- Your goal
Copy every line below word for word, leaving out the pictures.

- Data extracts
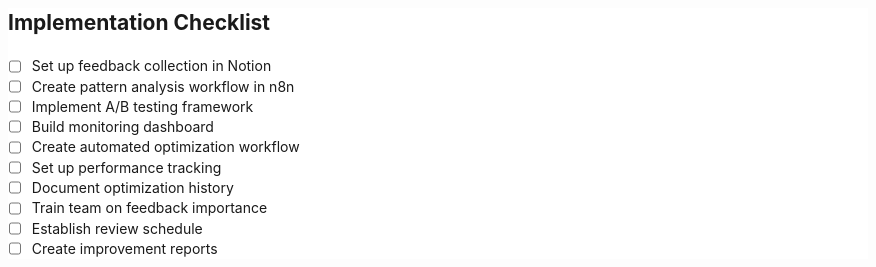 
## Implementation Checklist

- [ ] Set up feedback collection in Notion
- [ ] Create pattern analysis workflow in n8n
- [ ] Implement A/B testing framework
- [ ] Build monitoring dashboard
- [ ] Create automated optimization workflow
- [ ] Set up performance tracking
- [ ] Document optimization history
- [ ] Train team on feedback importance
- [ ] Establish review schedule
- [ ] Create improvement reports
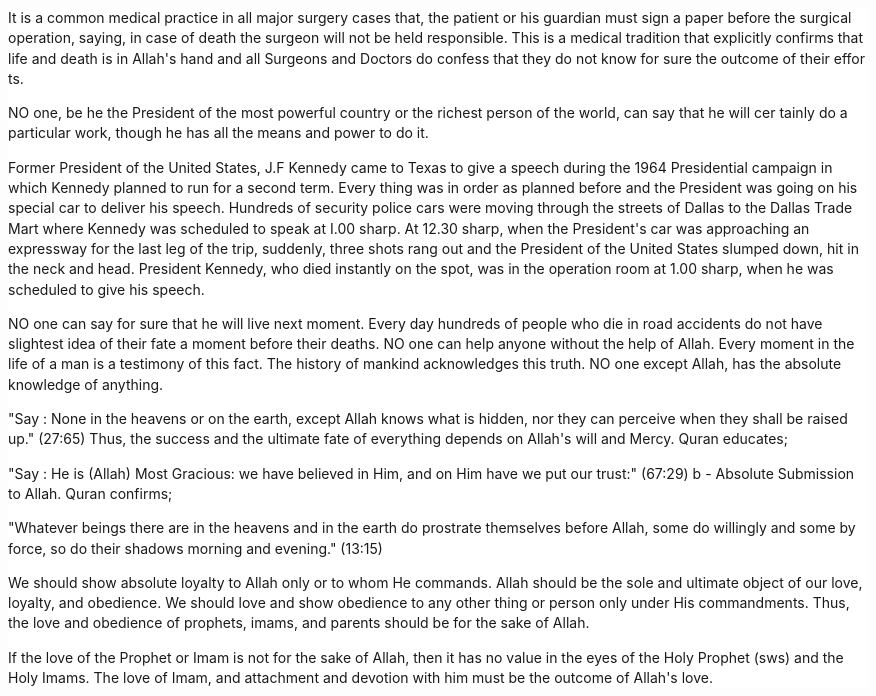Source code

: It is a common medical practice in all major surgery cases that, the
patient or his guardian must sign a paper before the surgical operation,
saying, in case of death the surgeon will not be held responsible. This
is a medical tradition that explicitly confirms that life and death is
in Allah's hand and all Surgeons and Doctors do confess that they do not
know for sure the outcome of their effor ts.

NO one, be he the President of the most powerful country or the richest
person of the world, can say that he will cer tainly do a particular
work, though he has all the means and power to do it.

Former President of the United States, J.F Kennedy came to Texas to
give a speech during the 1964 Presidential campaign in which Kennedy
planned to run for a second term. Every thing was in order as planned
before and the President was going on his special car to deliver his
speech. Hundreds of security police cars were moving through the streets
of Dallas to the Dallas Trade Mart where Kennedy was scheduled to speak
at I.00 sharp. At 12.30 sharp, when the President's car was approaching
an expressway for the last leg of the trip, suddenly, three shots rang
out and the President of the United States slumped down, hit in the neck
and head. President Kennedy, who died instantly on the spot, was in the
operation room at 1.00 sharp, when he was scheduled to give his
speech.

NO one can say for sure that he will live next moment. Every day
hundreds of people who die in road accidents do not have slightest idea
of their fate a moment before their deaths. NO one can help anyone
without the help of Allah. Every moment in the life of a man is a
testimony of this fact. The history of mankind acknowledges this truth.
NO one except Allah, has the absolute knowledge of anything.

"Say : None in the heavens or on the earth, except Allah knows what is
hidden, nor they can perceive when they shall be raised up." (27:65)
Thus, the success and the ultimate fate of everything depends on Allah's
will and Mercy. Quran educates;

"Say : He is (Allah) Most Gracious: we have believed in Him, and on Him
have we put our trust:" (67:29) b - Absolute Submission to Allah. Quran
confirms;

"Whatever beings there are in the heavens and in the earth do prostrate
themselves before Allah, some do willingly and some by force, so do
their shadows morning and evening." (13:15)

We should show absolute loyalty to Allah only or to whom He commands.
Allah should be the sole and ultimate object of our love, loyalty, and
obedience. We should love and show obedience to any other thing or
person only under His commandments. Thus, the love and obedience of
prophets, imams, and parents should be for the sake of Allah.

If the love of the Prophet or Imam is not for the sake of Allah, then
it has no value in the eyes of the Holy Prophet (sws) and the Holy
Imams. The love of Imam, and attachment and devotion with him must be
the outcome of Allah's love.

- Answer box
## Implementation Checklist

- [ ] Set up feedback collection in Notion
- [ ] Create pattern analysis workflow in n8n
- [ ] Implement A/B testing framework
- [ ] Build monitoring dashboard
- [ ] Create automated optimization workflow
- [ ] Set up performance tracking
- [ ] Document optimization history
- [ ] Train team on feedback importance
- [ ] Establish review schedule
- [ ] Create improvement reports
Source code

: It is a common medical practice in all major surgery cases that, the
patient or his guardian must sign a paper before the surgical operation,
saying, in case of death the surgeon will not be held responsible. This
is a medical tradition that explicitly confirms that life and death is
in Allah's hand and all Surgeons and Doctors do confess that they do not
know for sure the outcome of their effor ts.

NO one, be he the President of the most powerful country or the richest
person of the world, can say that he will cer tainly do a particular
work, though he has all the means and power to do it.

Former President of the United States, J.F Kennedy came to Texas to
give a speech during the 1964 Presidential campaign in which Kennedy
planned to run for a second term. Every thing was in order as planned
before and the President was going on his special car to deliver his
speech. Hundreds of security police cars were moving through the streets
of Dallas to the Dallas Trade Mart where Kennedy was scheduled to speak
at I.00 sharp. At 12.30 sharp, when the President's car was approaching
an expressway for the last leg of the trip, suddenly, three shots rang
out and the President of the United States slumped down, hit in the neck
and head. President Kennedy, who died instantly on the spot, was in the
operation room at 1.00 sharp, when he was scheduled to give his
speech.

NO one can say for sure that he will live next moment. Every day
hundreds of people who die in road accidents do not have slightest idea
of their fate a moment before their deaths. NO one can help anyone
without the help of Allah. Every moment in the life of a man is a
testimony of this fact. The history of mankind acknowledges this truth.
NO one except Allah, has the absolute knowledge of anything.

"Say : None in the heavens or on the earth, except Allah knows what is
hidden, nor they can perceive when they shall be raised up." (27:65)
Thus, the success and the ultimate fate of everything depends on Allah's
will and Mercy. Quran educates;

"Say : He is (Allah) Most Gracious: we have believed in Him, and on Him
have we put our trust:" (67:29) b - Absolute Submission to Allah. Quran
confirms;

"Whatever beings there are in the heavens and in the earth do prostrate
themselves before Allah, some do willingly and some by force, so do
their shadows morning and evening." (13:15)

We should show absolute loyalty to Allah only or to whom He commands.
Allah should be the sole and ultimate object of our love, loyalty, and
obedience. We should love and show obedience to any other thing or
person only under His commandments. Thus, the love and obedience of
prophets, imams, and parents should be for the sake of Allah.

If the love of the Prophet or Imam is not for the sake of Allah, then
it has no value in the eyes of the Holy Prophet (sws) and the Holy
Imams. The love of Imam, and attachment and devotion with him must be
the outcome of Allah's love.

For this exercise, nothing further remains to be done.